Advertising revenue is in free-fall at European newspapers, which have seen a sharp decrease in their advertising income in the last two months: the worst in the industry’s history. Against this backdrop, publishers are asking the EU to abstain from changing copyright rules as suggested by the European Commission this week.
In July and August, advertising revenue for Europe’s press fell between 20% and 50%, recording the worst drop ever, according to data collected by the European Newspaper Publishers’ Association (ENPA).
“The worst falls affected Central and Eastern Europe. Newspapers in countries like Poland, Hungary or the Czech Republic recorded a 50% decrease in their advertising revenues,” ENPA Executive Director Valtteri Niiranen told EURACTIV.
“In Northern Europe revenues shrank by 20%, while in Southern Europe by 35%,” Niiranen added.

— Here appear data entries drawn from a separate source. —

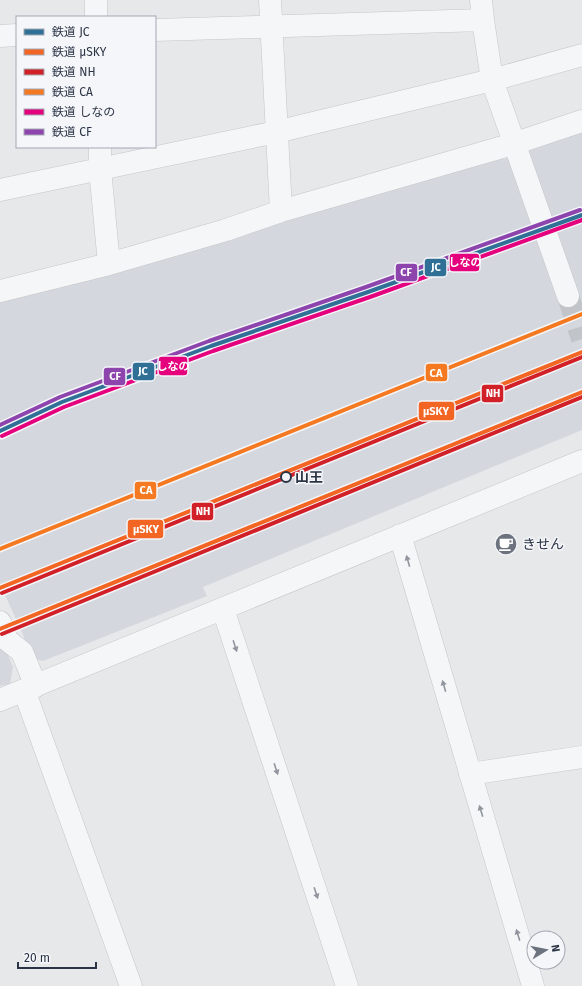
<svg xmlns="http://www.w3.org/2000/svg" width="582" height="986" viewBox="0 0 582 986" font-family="'Fira Sans','Noto Sans JP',sans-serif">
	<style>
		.built { fill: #d4d7dd }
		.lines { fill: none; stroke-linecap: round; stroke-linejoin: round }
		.minor-tunnel { stroke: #c1c4c9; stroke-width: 22; stroke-dasharray: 22 11; stroke-linecap: butt }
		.minor-casing { stroke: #c4c6c8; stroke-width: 23 }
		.minor { stroke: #f5f6f7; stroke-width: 22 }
		.rail-1-casing { stroke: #f4f6f9; stroke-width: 7 }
		.rail-2-casing { stroke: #f4f6f9; stroke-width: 7 }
		.rail-3-casing { stroke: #f4f6f9; stroke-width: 7 }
		.rail-4-casing { stroke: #f4f6f9; stroke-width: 7 }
		.rail-5-casing { stroke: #f4f6f9; stroke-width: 7 }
		.rail-6-casing { stroke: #f4f6f9; stroke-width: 7 }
		.rail-1 { stroke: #307097; stroke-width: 4 }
		.rail-2 { stroke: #f26522; stroke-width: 4 }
		.rail-3 { stroke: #d12027; stroke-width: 4 }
		.rail-4 { stroke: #f47921; stroke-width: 4 }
		.rail-5 { stroke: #e5007d; stroke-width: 4 }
		.rail-6 { stroke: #8e44ad; stroke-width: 4 }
		.oneway { fill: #90959e }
		.stop-dot { fill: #f4f6f9; stroke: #2b3445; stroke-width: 2 }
		.labels { text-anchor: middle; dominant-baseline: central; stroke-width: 3; stroke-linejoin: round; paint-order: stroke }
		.stop-label { font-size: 14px; font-weight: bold; fill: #2b3445; stroke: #f4f6f9; text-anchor: start }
		.poi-label { font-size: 14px; fill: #2b3445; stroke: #f4f6f9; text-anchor: start }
		.line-badge { stroke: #f4f6f9; stroke-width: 1.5 }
		.badge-label { font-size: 11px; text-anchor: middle; font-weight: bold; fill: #fff }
	</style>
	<rect width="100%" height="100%" fill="#e6e8ea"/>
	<!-- built -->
	<path class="built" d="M582,125V430L203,587L207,596L43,661L34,659L0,584V298L501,151L504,159L528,150Z
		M0,636L13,667L10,684L0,686Z"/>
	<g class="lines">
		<!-- minor-tunnel -->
		<path class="minor-tunnel" d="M568,296L582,339"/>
		<!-- minor casing -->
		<g class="minor-casing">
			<path id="minor" d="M96,0V17
				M270,0L281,211
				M481,0L483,20L492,80L568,296
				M155,30L483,20
				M0,36L17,35
				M100,147V169L109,264
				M0,190L276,132L492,80L582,55
				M0,291L109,264L226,230L281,211L513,144L582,121
				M400,535L533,986
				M223,609L347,986
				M0,622L7,640L22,652L36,686
				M24,690L131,986
				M0,700L582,461
				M470,774L582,757"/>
		</g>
		<!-- minor -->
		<use href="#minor" class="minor"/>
		<!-- rail-1 casing -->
		<g class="rail-1-casing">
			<path id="rail-1" d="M0,431L62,402L211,346L368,292L582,215"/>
		</g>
		<!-- rail-2 casing -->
		<g class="rail-2-casing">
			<path id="rail-2" d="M0,588L582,352
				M0,629L582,392"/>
		</g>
		<!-- rail-3 casing -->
		<g class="rail-3-casing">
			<path id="rail-3" d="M2,593L582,357
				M2,634L582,397"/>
		</g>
		<!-- rail-4 casing -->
		<g class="rail-4-casing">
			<path id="rail-4" d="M0,549L582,314"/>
		</g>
		<!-- rail-5 casing -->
		<g class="rail-5-casing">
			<path id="rail-5" d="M2,436L64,407L213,351L370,297L582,220"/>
		</g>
		<!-- rail-6 casing -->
		<g class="rail-6-casing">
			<path id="rail-6" d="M0,425L60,397L209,341L366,287L580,210"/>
		</g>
		<!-- rail-1 -->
		<use href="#rail-1" class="rail-1"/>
		<!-- rail-2 -->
		<use href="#rail-2" class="rail-2"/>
		<!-- rail-3 -->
		<use href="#rail-3" class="rail-3"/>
		<!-- rail-4 -->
		<use href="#rail-4" class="rail-4"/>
		<!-- rail-5 -->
		<use href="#rail-5" class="rail-5"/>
		<!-- rail-6 -->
		<use href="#rail-6" class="rail-6"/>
	</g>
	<!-- one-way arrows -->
	<defs><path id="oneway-solid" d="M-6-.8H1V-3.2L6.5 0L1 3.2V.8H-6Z"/></defs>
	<g class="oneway">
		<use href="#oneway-solid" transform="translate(408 561) rotate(-106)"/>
		<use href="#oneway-solid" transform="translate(235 646) rotate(72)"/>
		<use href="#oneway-solid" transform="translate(444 686) rotate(-106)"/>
		<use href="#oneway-solid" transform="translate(276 769) rotate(72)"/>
		<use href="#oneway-solid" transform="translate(481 811) rotate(-107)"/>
		<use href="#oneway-solid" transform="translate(316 893) rotate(72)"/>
		<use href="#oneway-solid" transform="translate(518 935) rotate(-107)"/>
	</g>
	<!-- icons -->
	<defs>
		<g id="cafe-disc" transform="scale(1.15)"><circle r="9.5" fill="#6c737f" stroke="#f4f6f9"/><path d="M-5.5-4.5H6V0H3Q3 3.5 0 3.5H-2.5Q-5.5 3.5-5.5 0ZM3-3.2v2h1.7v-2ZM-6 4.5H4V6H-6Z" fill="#fff"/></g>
	</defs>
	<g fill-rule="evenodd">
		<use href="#cafe-disc" x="506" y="544"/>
	</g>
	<!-- markers -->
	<circle class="stop-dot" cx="286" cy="477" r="5"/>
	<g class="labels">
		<!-- stop labels -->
		<g class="stop-label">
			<text x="295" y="477">山王</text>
		</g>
		<!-- poi labels -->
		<g class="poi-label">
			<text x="522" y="544">きせん</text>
		</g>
	</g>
	<g class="line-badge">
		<rect x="449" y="253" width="31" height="19" rx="4" fill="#e5007d"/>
		<rect x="424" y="258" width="23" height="19" rx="4" fill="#307097"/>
		<rect x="395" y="263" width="23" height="19" rx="4" fill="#8e44ad"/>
		<rect x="158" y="356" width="30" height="20" rx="4" fill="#e5007d"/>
		<rect x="132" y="362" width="23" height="19" rx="4" fill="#307097"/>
		<rect x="425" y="363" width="23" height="19" rx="4" fill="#f47921"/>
		<rect x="103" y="367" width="23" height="19" rx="4" fill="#8e44ad"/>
		<rect x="481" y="384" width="23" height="19" rx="4" fill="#d12027"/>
		<rect x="418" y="401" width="37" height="20" rx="4" fill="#f26522"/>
		<rect x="134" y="481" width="23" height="19" rx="4" fill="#f47921"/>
		<rect x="191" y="502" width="23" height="19" rx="4" fill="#d12027"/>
		<rect x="127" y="519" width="37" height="20" rx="4" fill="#f26522"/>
	</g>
	<g class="badge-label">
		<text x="465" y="266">しなの</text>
		<text x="436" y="271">JC</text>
		<text x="406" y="276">CF</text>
		<text x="173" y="370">しなの</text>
		<text x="143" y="375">JC</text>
		<text x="436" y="377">CA</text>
		<text x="115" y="380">CF</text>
		<text x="493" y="397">NH</text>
		<text x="436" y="415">μSKY</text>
		<text x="146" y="494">CA</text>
		<text x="203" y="515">NH</text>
		<text x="146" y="533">μSKY</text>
	</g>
	<!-- legend -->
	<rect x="16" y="16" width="140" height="132" fill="#f4f6f9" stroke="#a4a8b1"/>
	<rect x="24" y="29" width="20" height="6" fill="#307097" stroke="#a4a8b1"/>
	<text x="52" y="36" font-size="12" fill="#2b3445">鉄道 JC</text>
	<rect x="24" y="49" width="20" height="6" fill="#f26522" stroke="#a4a8b1"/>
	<text x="52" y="56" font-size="12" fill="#2b3445">鉄道 μSKY</text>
	<rect x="24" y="69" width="20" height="6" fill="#d12027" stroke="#a4a8b1"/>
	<text x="52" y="76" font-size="12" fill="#2b3445">鉄道 NH</text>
	<rect x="24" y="89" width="20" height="6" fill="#f47921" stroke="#a4a8b1"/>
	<text x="52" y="96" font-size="12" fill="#2b3445">鉄道 CA</text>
	<rect x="24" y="109" width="20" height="6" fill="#e5007d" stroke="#a4a8b1"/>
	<text x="52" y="116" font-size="12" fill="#2b3445">鉄道 しなの</text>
	<rect x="24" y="129" width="20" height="6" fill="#8e44ad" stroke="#a4a8b1"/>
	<text x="52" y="136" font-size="12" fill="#2b3445">鉄道 CF</text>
	<!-- north arrow -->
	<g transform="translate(546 950) rotate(80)"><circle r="19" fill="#f4f6f9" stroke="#a4a8b1"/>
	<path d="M0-3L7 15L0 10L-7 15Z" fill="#6c737f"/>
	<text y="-6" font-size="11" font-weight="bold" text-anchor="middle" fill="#2b3445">N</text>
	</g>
	<!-- scale -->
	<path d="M18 962v6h78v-6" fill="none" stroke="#2b3445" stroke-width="2"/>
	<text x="24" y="962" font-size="12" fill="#2b3445" stroke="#f4f6f9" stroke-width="3" paint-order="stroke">20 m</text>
</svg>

The economic crisis prompted the historic drop in commercial revenues, as many companies cut advertising expenses as part of wider cost-cutting programmes.
But newspapers are facing a crisis which goes beyond the current general turmoil, with the Internet pulling readers away from papers while new actors compete for advertising income, newspapers’ biggest source of revenue.
“Every element of our business is under pressure and the fundamental challenge is how to take advantage of the limitless possibilities offered by digital technology and distribution for the benefit of our readers, whilst ensuring that publishing businesses remain profitable enough to continue to invest in professional journalism and the creative process,” said Angela Mills, executive director of the European Publishers’ Council, which represents the main EU publishers.
To prevent further losses, publishers are asking the European Commission to keep EU copyright rules as they stand. “Now is not the time to pull the rug from under us by changing copyright law just at the very moment when publishers are more commercially vulnerable than ever before,” Mills said.
Their call, however, seems to have fallen on deaf ears. This week, Internal Market Commissioner Charlie McCreevy and Information Society Commissioner Viviane Reding announced in a joint statement their intention to push for reform of the “fragmented” EU copyright system.
The announcement came as the EU executive was holding a public hearing on Google’s controversial initiative to digitise old books. The commissioners offered their support for the Google Books project and promised to “modernise” EU rules on copyright to make similar initiatives flourish (EURACTIV 08/09/09).
“A possible change in the current EU copyright framework in the favour of other stakeholders, such as Google, would represent a direct threat to the viability of the publishing industry,” ENPA and FAEP (the Federation of European Magazines) stressed in a statement after their presidents had met Commissioner Reding this week.
Google is in the firing line of European publishers over its book project and its online news service (Google News), as well as due to its predominant position in the global online advertising market.